1. Pick your battles. What battles? The man says how it goes, and there's not room for dissent. Duhhh.
2. Walk on the outside (closer to the street) of your female companion. We travel by car, being that we actually work and
make money.
3. Saying "You're being crazy" is never an appropriate response, unless you want her to go postal on you. No
one should have to cater to someone else's insanity. Go postal, and kiss the backside of my hand.
4. Cooking, cleaning, and taking care of kids are things men can actually do as well as women. As are mowing the lawn,
fixing the car, and planning vacations.
5. Keep backup supplies of quality chocolate in the house for her to raid. She
doesn't need an emergency supply of fat pills, thanks.
6. Buying tampons and other feminine products shouldn't embarrass you --everyone knows they're not for you. Well
of course they know they're not for me - because I ain't buying them.
7. Women like compliments and gifts. And men like blowjobs and pizza. Your point?

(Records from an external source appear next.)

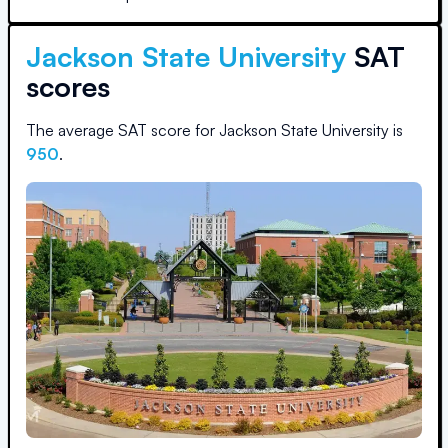
Jackson State University
SAT
scores
The average SAT score for
Jackson State University
is
950
.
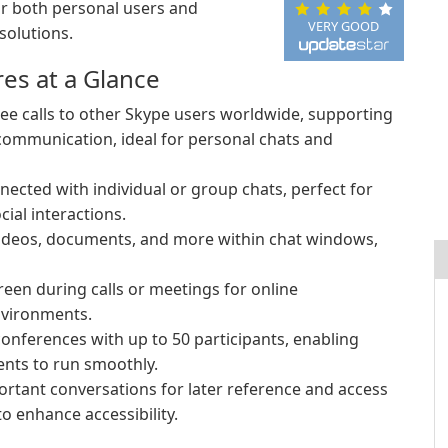
for both personal users and
VERY GOOD
solutions.
es at a Glance
ee calls to other Skype users worldwide, supporting
 communication, ideal for personal chats and
nected with individual or group chats, perfect for
ial interactions.
videos, documents, and more within chat windows,
een during calls or meetings for online
nvironments.
onferences with up to 50 participants, enabling
ents to run smoothly.
rtant conversations for later reference and access
to enhance accessibility.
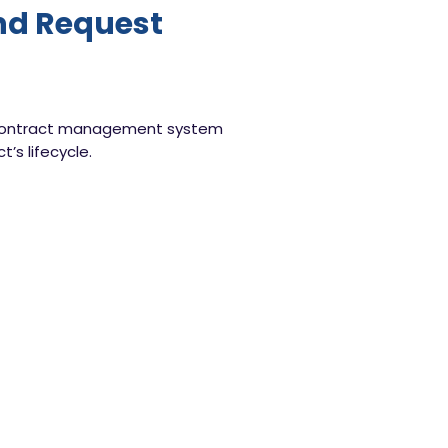
and Request
our contract management system
’s lifecycle.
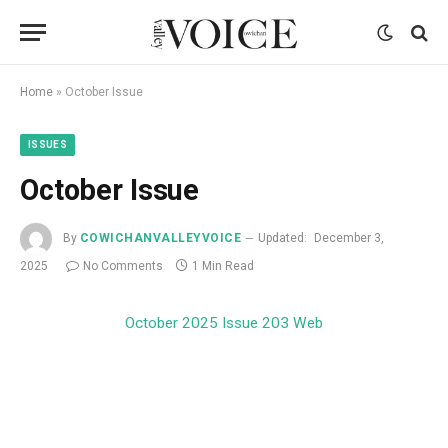
Home
»
October Issue
ISSUES
October Issue
By
COWICHANVALLEYVOICE
Updated:
December 3,
2025
No Comments
1 Min Read
October 2025 Issue 203 Web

8. Earning less than her shouldn't be emasculating. Only if she makes minimum wage...
9. Be on time, even if she usually isn't. If she can't be on time, she has no room to bitch.
10. Don't be a pouty puppy when shopping with her. Heh! Like I'd ever go shopping with her.
11. Find out what her favorite flower is. If it only took flowers to make her happy...
12. If you like her, then don't buy her shoes; it's bad luck. Got it. Buy her shoes if I
want to chase her off.... Awesome.
13. Smiling and nodding aren't the same as listening. :: smiles and nods
::
14. It's OK to cry in front of her, but keep the blubbering to a minimum. Protip: Women blubber... Men don't.
15. Personality goes a long way. BWAHAHAHAHA!!!! Yeah, son - don't EVER worry about making money if you want to land
a desirable woman! HAW HAW HAW!
16. At some point she'll be more important than your mother. Like... the moment she puts out.
17. You will never completely understand women. You will never want to.